FSA trebles fines to £97m

The FSA has trebled the value of fines it has collected from financial services businesses in just one year (to March 31) from £33.1m to £96.7m, according to law firm Reynolds Porter Chamberlain LLP.

RPC says there were 15 £1m+ fines last year worth £86.9m, up 216% from £27.5m the year before when there were eight.

Jonathan Davies, partner in RPC’s financial services team, comments: “The FSA has now begun the internal reorganisation that will result in its replacement and these fines show that it is making every effort to go out with a bang.”

“This is quite an extraordinary cranking up of the FSA’s enforcement activity. We are now beginning to see fines for conduct that occurred at the start of the credit crunch. There has been a steady increase in the number and value of fines imposed since September 2008, but this is by far the biggest jump.”

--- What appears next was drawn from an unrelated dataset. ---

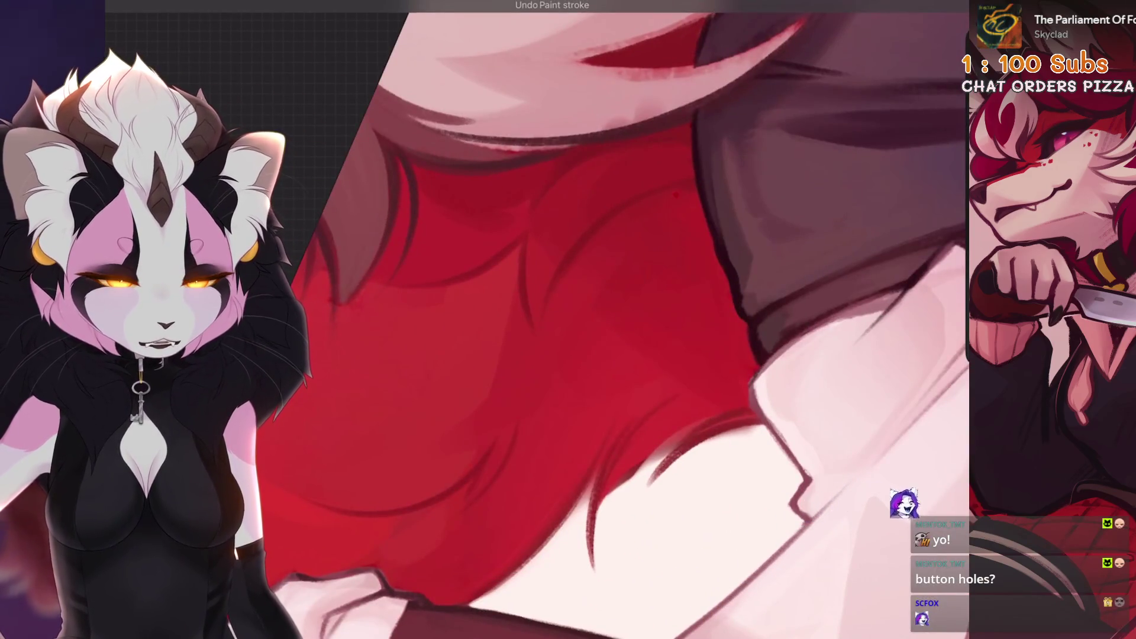
key("ctrl+z")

The FSA is being split into two bodies, the Prudential Regulation Authority (PRA) and the Financial Conduct Authority (FCA). All but one of this year’s fine cases would, under the new split, have come under the jurisdiction of the FCA.

Says Davies: “A significant concern we hear from clients is that the two new regulators will compete with each other to set the highest fines, putting substantial upward pressure on the amount of fines the City gets hit with each year.”

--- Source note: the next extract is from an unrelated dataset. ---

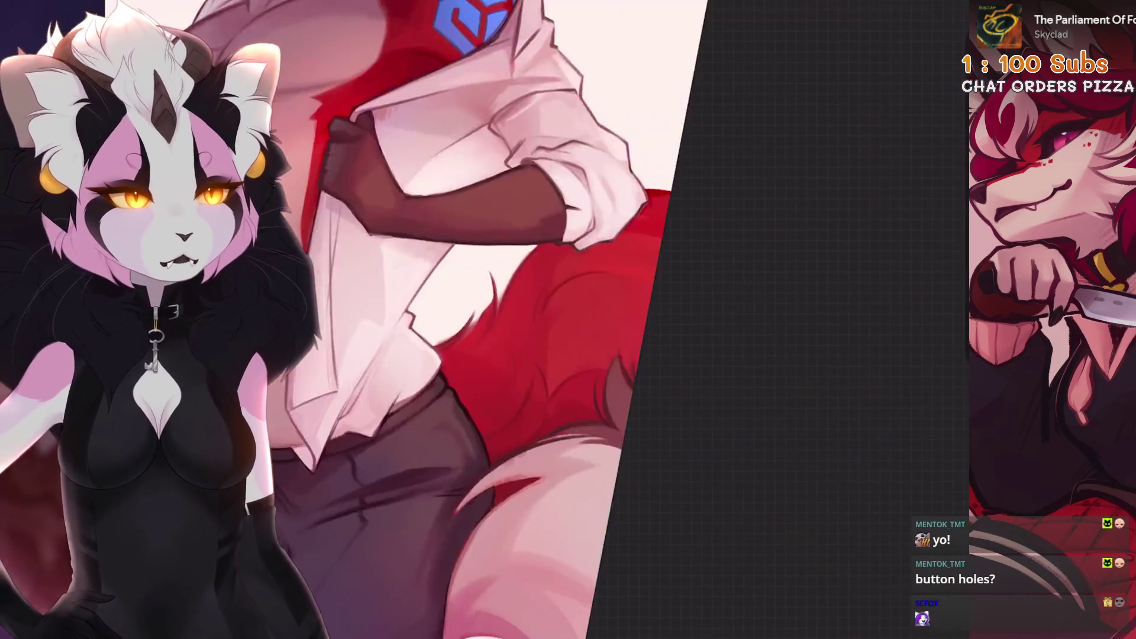
key("ctrl+plus")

According to RPC the average fine handed down by the FSA last year was up 49% on the year before, from £739,284 to £1,099,159

“The fines cover a wide variety of offences including market abuse, failure to protect client money and assets and failings related to Unregulated Collective Investments Schemes,” he explains.

RPC says that fines paid by firms are just one small element of the total costs to the financial services sector of enforcement activity.

Davies estimates that although roughly only half of the enforcement cases brought by the FSA result in a fine all investigations result in firms incurring substantial professional costs. New FSA fines policy implemented last year could see the amount of fines treble again in future years. The policy only applied to conduct taking place after the change so all of this year’s fines were handed out under the old system.

“What will really scare financial services firms is that the FSA has clocked up record fines totalling nearly a hundred million pounds and that could easily treble next year as more fines punish conduct taking place after the rule change,” Davies explains.

The FSA has amassed such high fines in the last year that in total firms will pay 2% less to fund regulation than they did last year, despite a 10% increase in the funding requirement from £454.7m last year to £500.4m for 2011/12.

“Reduced fees are only superficially attractive for financial services firms but as these result from higher fines that are sparking massive growth in compliance costs across the City they are a pyrrhic victory,” he concludes. “The reality for most regulated firms is that they are spending much more on ramping up their compliance culture than they are saving in lower fees to pay for the City watchdog.”